On a cold day in January, I am the lone Indigenous woman in a theatre workshop.
We are exploring a story about a young American girl and her correspondence with Manuel Noriega, the former leader of Panama. I am asked to write a monologue from the perspective of Manuel Noriega.
I am asked to reconsider. I express my concern. I am assured that I was assigned to him not because we are both of Otherness and are therefore the same, but because I am a strong writer.
“It is not my place to write about a man whose history and culture I know nothing about, who has lived a life of experiences to which I cannot speak.”

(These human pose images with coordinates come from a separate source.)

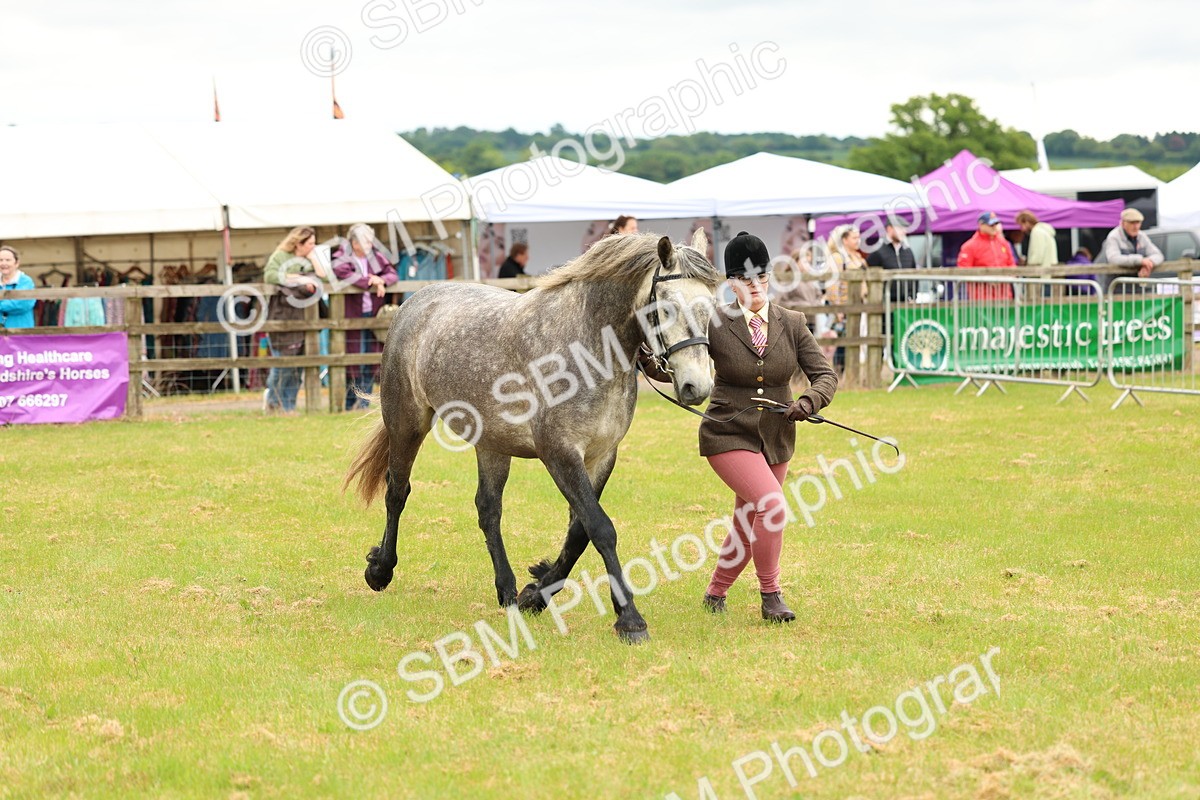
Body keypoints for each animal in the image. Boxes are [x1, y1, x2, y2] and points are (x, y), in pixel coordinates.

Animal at [344, 230, 719, 643]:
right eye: (667, 308)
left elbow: (579, 533)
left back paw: (507, 590)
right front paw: (631, 620)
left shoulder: (602, 456)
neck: (585, 347)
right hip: (407, 423)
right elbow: (600, 528)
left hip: (491, 444)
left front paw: (535, 592)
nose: (696, 387)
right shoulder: (560, 454)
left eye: (712, 307)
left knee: (488, 510)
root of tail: (413, 303)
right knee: (397, 491)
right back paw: (380, 570)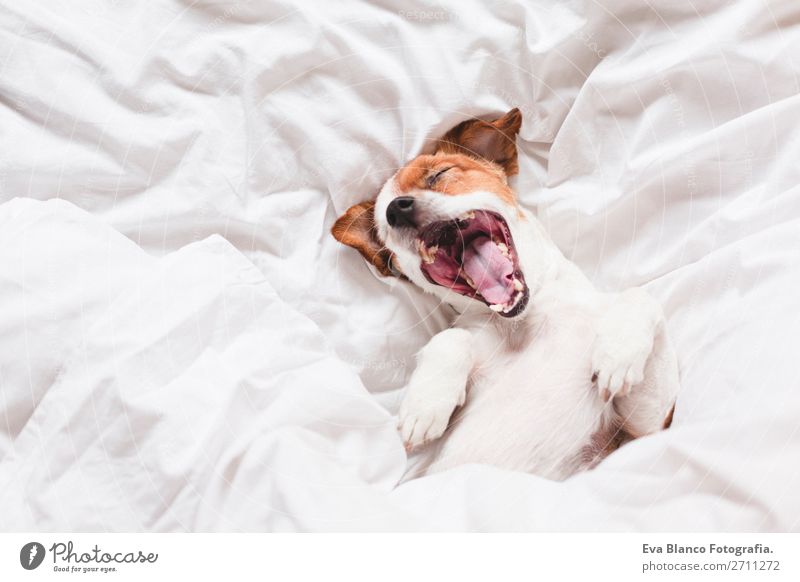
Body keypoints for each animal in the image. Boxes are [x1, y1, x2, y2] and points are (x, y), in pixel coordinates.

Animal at [330, 108, 676, 480]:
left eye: (439, 175)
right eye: (383, 225)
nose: (396, 209)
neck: (525, 321)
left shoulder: (647, 425)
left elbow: (640, 296)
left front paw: (618, 352)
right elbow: (450, 338)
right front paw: (426, 404)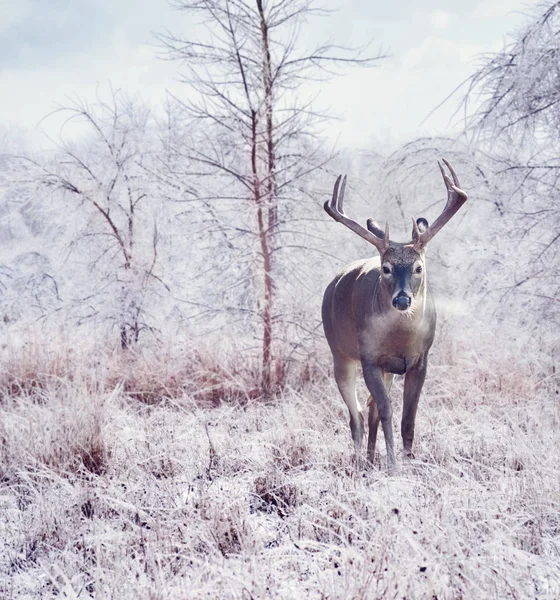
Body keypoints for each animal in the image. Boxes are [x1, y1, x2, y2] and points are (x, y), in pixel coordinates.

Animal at [322, 162, 466, 472]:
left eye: (418, 267)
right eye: (386, 268)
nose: (402, 299)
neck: (401, 339)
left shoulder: (420, 359)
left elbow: (407, 417)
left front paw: (409, 461)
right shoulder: (370, 359)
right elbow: (387, 410)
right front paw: (393, 465)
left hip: (387, 369)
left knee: (369, 409)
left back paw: (370, 458)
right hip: (340, 353)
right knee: (357, 415)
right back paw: (358, 462)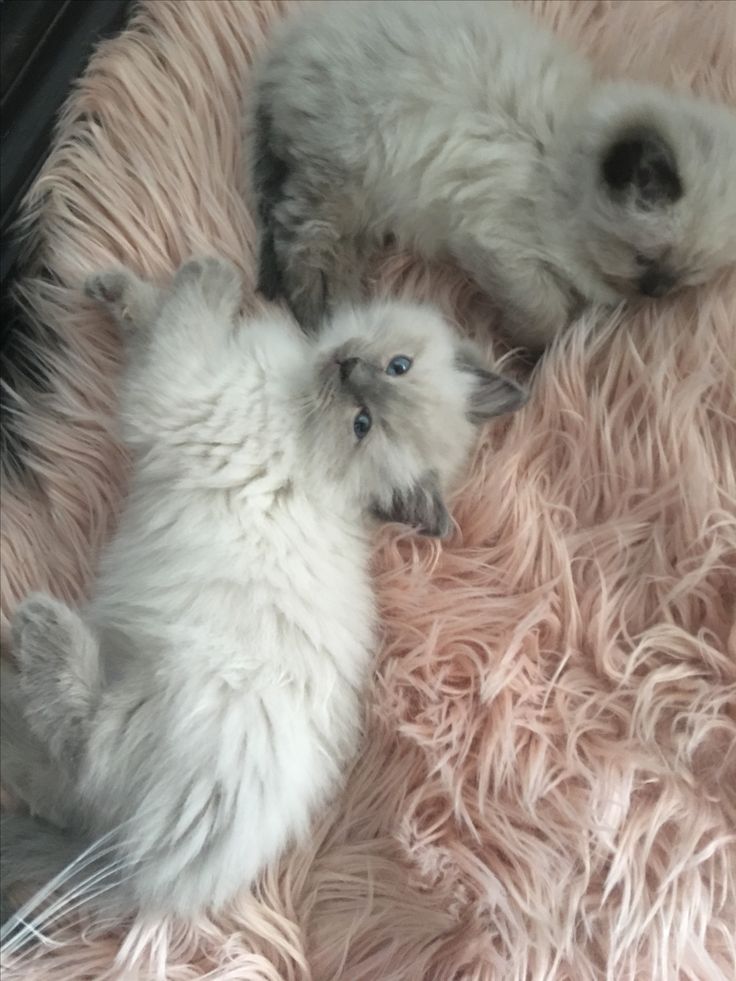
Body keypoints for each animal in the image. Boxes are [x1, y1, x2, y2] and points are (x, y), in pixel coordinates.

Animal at [1, 255, 528, 936]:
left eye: (363, 425)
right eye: (397, 367)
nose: (348, 369)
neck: (303, 408)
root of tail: (140, 877)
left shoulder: (179, 393)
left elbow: (184, 319)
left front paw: (212, 273)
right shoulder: (198, 376)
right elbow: (154, 316)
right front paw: (118, 285)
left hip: (162, 695)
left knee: (81, 739)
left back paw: (37, 632)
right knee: (61, 789)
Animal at [247, 0, 736, 350]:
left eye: (686, 277)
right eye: (643, 258)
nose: (655, 290)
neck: (557, 162)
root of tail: (287, 45)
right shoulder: (500, 243)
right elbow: (546, 316)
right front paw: (526, 353)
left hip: (361, 202)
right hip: (346, 175)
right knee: (303, 239)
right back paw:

On this same cold January day, I am asked to write a short story – one page, double-spaced, present tense, “engage the senses!” – about the moment I lost my innocence.
I dare not refuse again.
(You see, when a white person refuses to do something, it comes from a place of confidence and power, but when the rest of us refuse, we’re uneducated and lazy.)
And so I write …
‘Innocence – first from the Latin, then the Middle English – can mean many things: guiltless, naïve, chaste … but none of these strike me as possessing the capacity to be lost in a single moment. “Innocence,” I write, “is not lost in one fell swoop, but in bits and pieces.”
Sometimes we tear away at our own innocence, breaking it down with our little sledgehammers, desperate to grow up and move on. Sometimes we shatter the innocence of others, by accident or on purpose. Sometimes we simply fall over the edge by mistake, when curiosity gets the better of us. Often we try to Humpty Dumpty ourselves back together, and dream of Kings and Horses and Men that will stick us back together again, but we are never quite the same as we were before, and we know deep down inside that we never can be.
“Perhaps the only true loss of innocence comes in death,” I whisper to my dog, who doesn’t care about the brown(ish) colour of my skin, or the roundness of my face that I got from my mother. I stroke his warm, furry head as it rests patiently and lovingly in my lap. “Perhaps there is only innocence in death, and everything else is simply growing up.”
If this is true, then I grew up fast, in fits and starts, with none of the effortless grace and dignity I observe in my friends and in my enemies. Instead, shard-like memories of growing up pockmark my childhood like scars on the humble face of Sitting Bull at Little Big Horn:
Lazy. Uneducated. Alcoholic. Half-breed. Squaw.
I will learn later that these are called micro-aggressions and that they are all about power and not about me, but when I first hear them I am only a child, all alone on a swing in a Catholic School playground at recess while the other children play hide and seek.
My tears taste salty, and I close my eyes and imagine the ocean.
I envision my tombstone full of little holes, tiny little fishies swishing and swimming through the empty spaces of my soul. The cold water rushes through these gaps, chilling me to the bone and filling my heart up with its icy flow, but even when it does, I am still incomplete. The water ebbs and flows against my bare brown(ish) ankles in time with the caw-caw squackity-squack sounds of seagulls flying overhead.
The sticky smell of salty air as the caw-caw caw caws mix with the dry wood beams of the dock baking in the warmth of the summer Sun. It reminds me of lakes, of woods, of nature, and of home. As it beats down upon my lazy half-breed, brown(ish), squaw caw-caw face, I envision my holey tombstone of rough concrete as a mighty colossus decaying amidst the vastness of an ancient, faraway desert.
Here lies the lazy uneducated alcoholic half-breed squaw. Here lies a life of innocence and experience. May 18th 1986 – January 22nd 2016.
The sweeping sands are hot as fire as they sizzle under the watchful glare of the midday orange red flickering flaming star up above as it blazes its own little path across the Universe, one of billions just like me, growing up and growing old, innocent and experienced and never quite the same as it once was.
Perhaps the only true loss of innocence comes in death, and everything else is simply growing up.’
On a cold day in January, I am asked to write a short story about the day I lost my innocence.